Exercise prompt ::
Leave every picture out, and retype all the remaining records exactly.

Data in this exercise ::
--------------------------------------------------

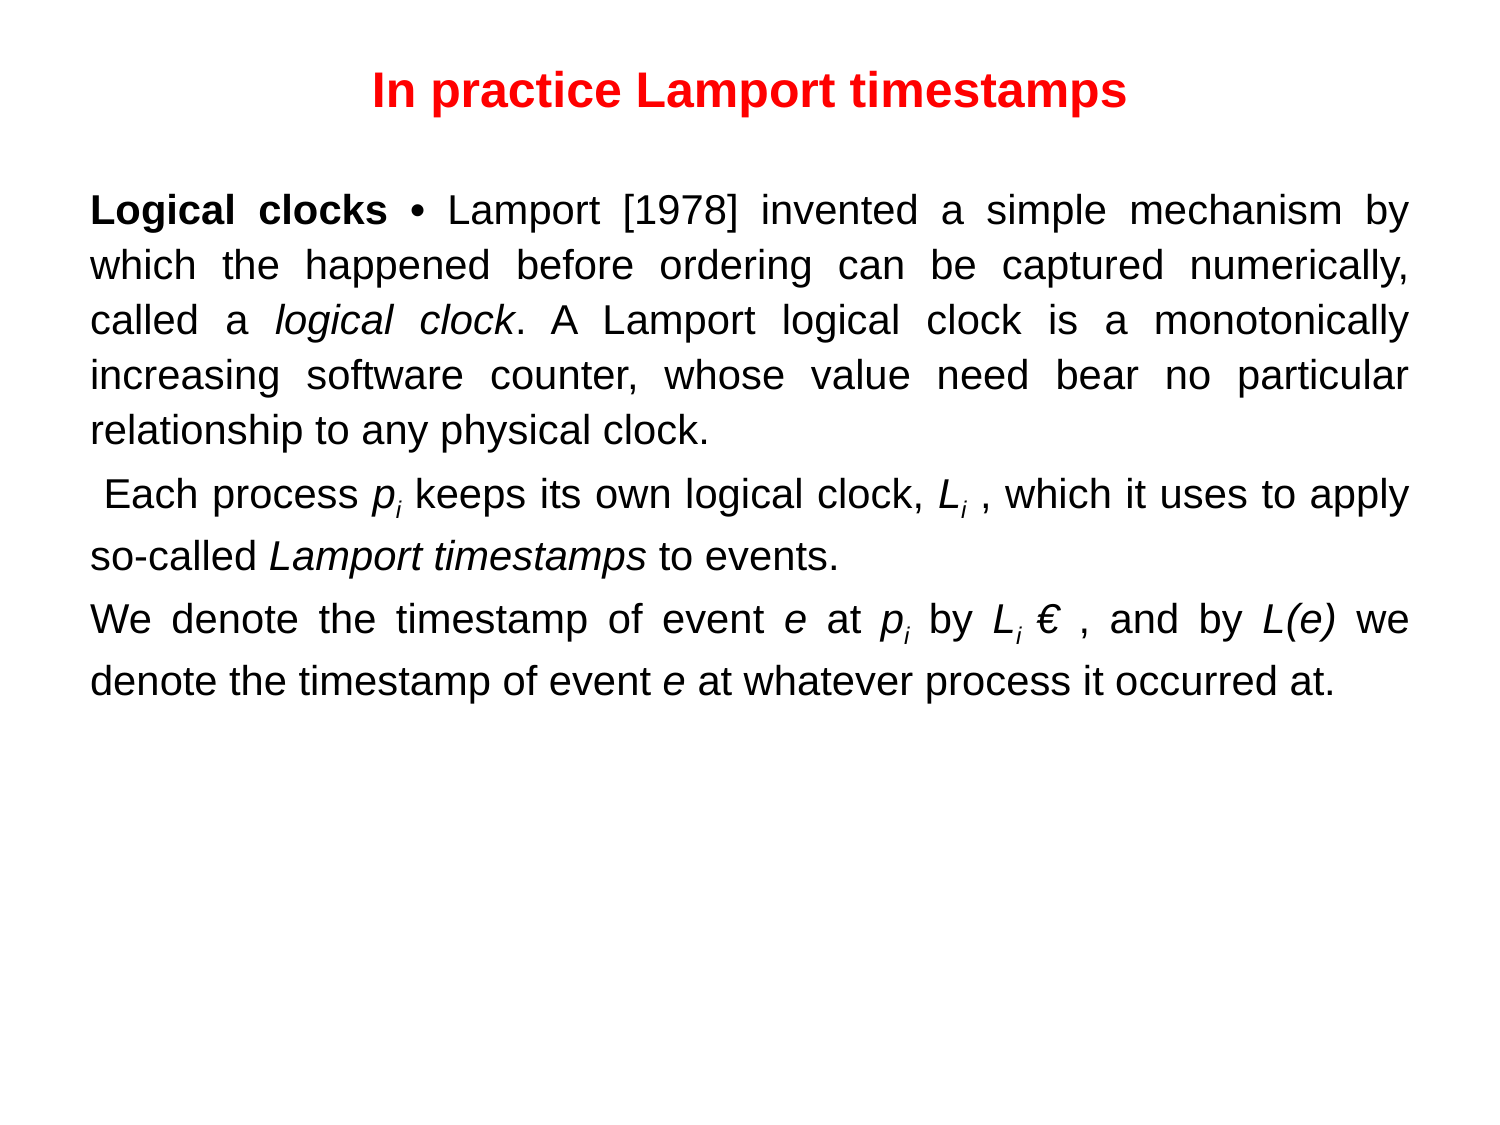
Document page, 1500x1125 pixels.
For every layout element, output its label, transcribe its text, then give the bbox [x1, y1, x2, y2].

title In practice Lamport timestamps [75, 12, 1425, 163]
list Logical clocks • Lamport [1978] invented a simple mechanism by which the happened before ordering can be captured numerically, called a logical clock. A Lamport logical clock is a monotonically increasing software counter, whose value need bear no particular relationship to any physical clock. Each process pi keeps its own logical clock, Li , which it uses to apply so-called Lamport timestamps to events. We denote the timestamp of event e at pi by Li € , and by L(e) we denote the timestamp of event e at whatever process it occurred at. [75, 170, 1425, 975]
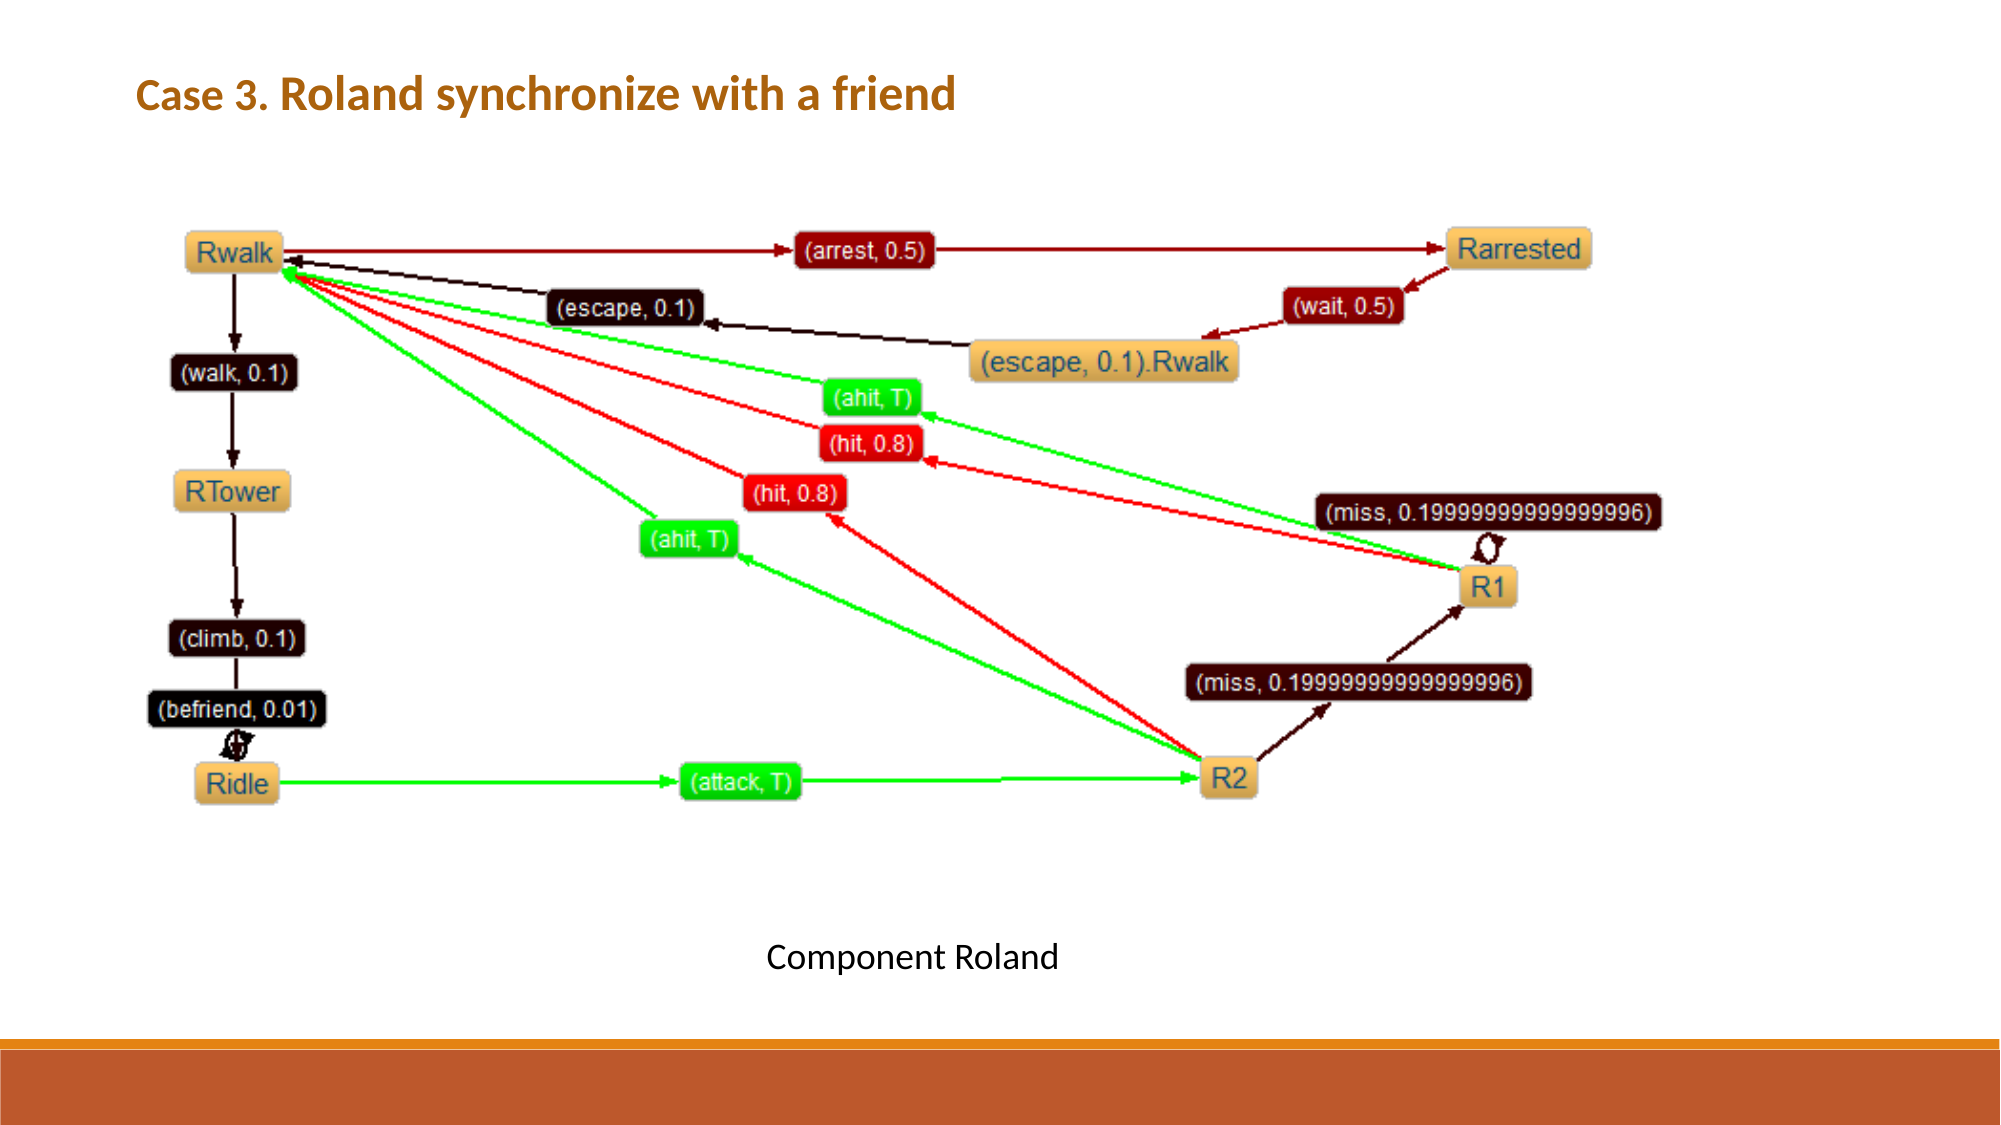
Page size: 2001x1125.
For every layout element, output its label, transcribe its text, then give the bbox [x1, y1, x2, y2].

text_box Case 3. Roland synchronize with a friend [121, 52, 973, 173]
picture [144, 223, 1739, 867]
text_box Component Roland [751, 924, 1075, 985]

--------------------------------------------------

Written solution ::
Document page, 1500x1125 pixels.
For every layout element, output its label, transcribe its text, then give the bbox [x1, y1, x2, y2].

title In practice Lamport timestamps [75, 12, 1425, 163]
list Logical clocks • Lamport [1978] invented a simple mechanism by which the happened before ordering can be captured numerically, called a logical clock. A Lamport logical clock is a monotonically increasing software counter, whose value need bear no particular relationship to any physical clock. Each process pi keeps its own logical clock, Li , which it uses to apply so-called Lamport timestamps to events. We denote the timestamp of event e at pi by Li € , and by L(e) we denote the timestamp of event e at whatever process it occurred at. [75, 170, 1425, 975]
Page size: 2001x1125.
For every layout element, output its label, transcribe its text, then give the bbox [x1, y1, x2, y2].

text_box Case 3. Roland synchronize with a friend [121, 52, 973, 173]
picture [144, 223, 1739, 867]
text_box Component Roland [751, 924, 1075, 985]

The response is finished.